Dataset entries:

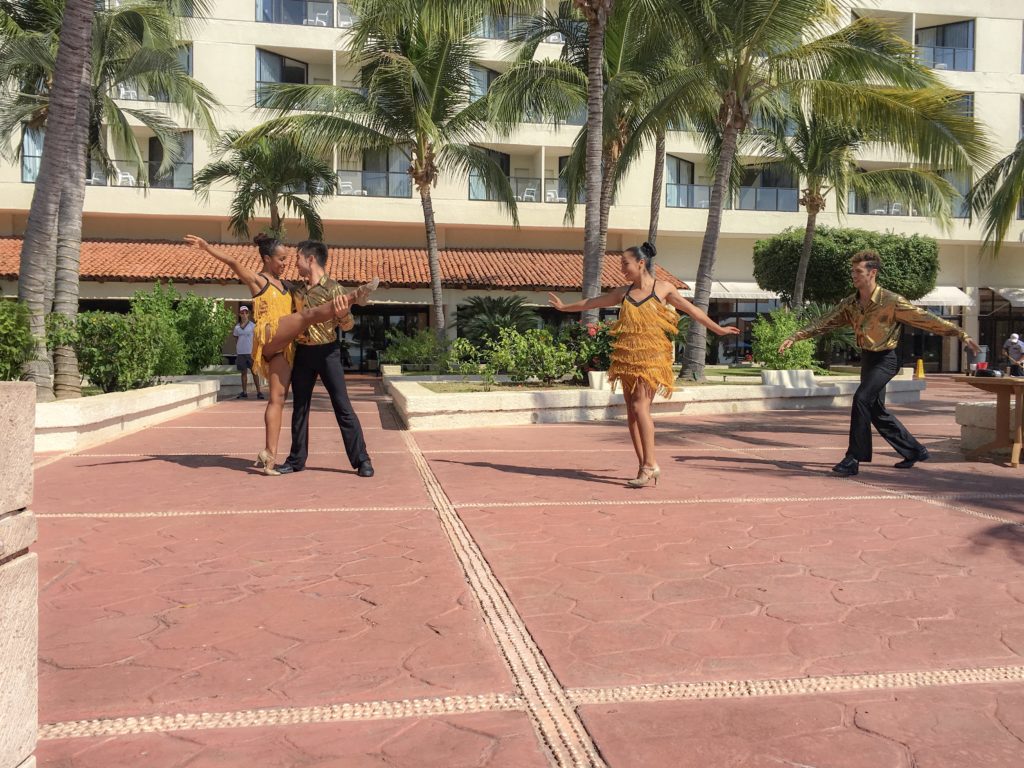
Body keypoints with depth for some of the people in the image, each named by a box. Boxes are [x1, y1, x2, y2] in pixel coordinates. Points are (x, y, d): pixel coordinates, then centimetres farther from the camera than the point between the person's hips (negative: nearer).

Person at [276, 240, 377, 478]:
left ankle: (361, 459, -2)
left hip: (327, 351, -5)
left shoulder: (333, 288, -7)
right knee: (299, 407, 11)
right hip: (302, 352, 5)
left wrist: (345, 314, -28)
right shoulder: (297, 290, 9)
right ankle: (297, 459, 22)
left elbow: (348, 325, -8)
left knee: (343, 406, -6)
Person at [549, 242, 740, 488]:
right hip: (627, 357, 5)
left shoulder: (663, 288, 2)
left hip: (651, 356, -5)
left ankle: (650, 465, -13)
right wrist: (564, 307, 31)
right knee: (631, 412, 3)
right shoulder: (623, 293, 12)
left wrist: (718, 329, 9)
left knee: (640, 406, -18)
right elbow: (592, 302, 23)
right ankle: (645, 469, 10)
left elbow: (692, 310, 8)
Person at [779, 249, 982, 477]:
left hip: (885, 359, -7)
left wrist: (962, 335, -19)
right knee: (876, 410, 13)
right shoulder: (850, 303, 0)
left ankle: (854, 458, -17)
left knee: (861, 398, -23)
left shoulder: (892, 301, -18)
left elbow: (927, 319, -17)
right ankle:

▶ DESCRIPTION OF THE TASK: Reproduce every line of the records above word for word, leaving out the pictures.

▶ TASK RESPONSE:
Body keypoints with depth for some of the people in the image, each named by a box. Boxes are [x1, y1, x2, y2] in pixel coordinates. Points are (x, y, d): pixel coordinates, then centimetres farther from the camera than the point between the person's hips (negative: nearer).

Person at [276, 240, 377, 478]:
left ankle: (361, 459, -2)
left hip: (327, 351, -5)
left shoulder: (333, 288, -7)
right knee: (299, 407, 11)
right hip: (302, 352, 5)
left wrist: (345, 314, -28)
right shoulder: (297, 290, 9)
right ankle: (297, 459, 22)
left elbow: (348, 325, -8)
left knee: (343, 406, -6)
Person at [549, 242, 740, 488]:
right hip: (627, 357, 5)
left shoulder: (663, 288, 2)
left hip: (651, 356, -5)
left ankle: (650, 465, -13)
right wrist: (564, 307, 31)
right knee: (631, 412, 3)
right shoulder: (623, 293, 12)
left wrist: (718, 329, 9)
left knee: (640, 406, -18)
right elbow: (592, 302, 23)
right ankle: (645, 469, 10)
left elbow: (692, 310, 8)
Person at [779, 249, 982, 477]:
left hip: (885, 359, -7)
left wrist: (962, 335, -19)
right knee: (876, 410, 13)
right shoulder: (850, 303, 0)
left ankle: (854, 458, -17)
left knee: (861, 398, -23)
left shoulder: (892, 301, -18)
left elbow: (927, 319, -17)
right ankle:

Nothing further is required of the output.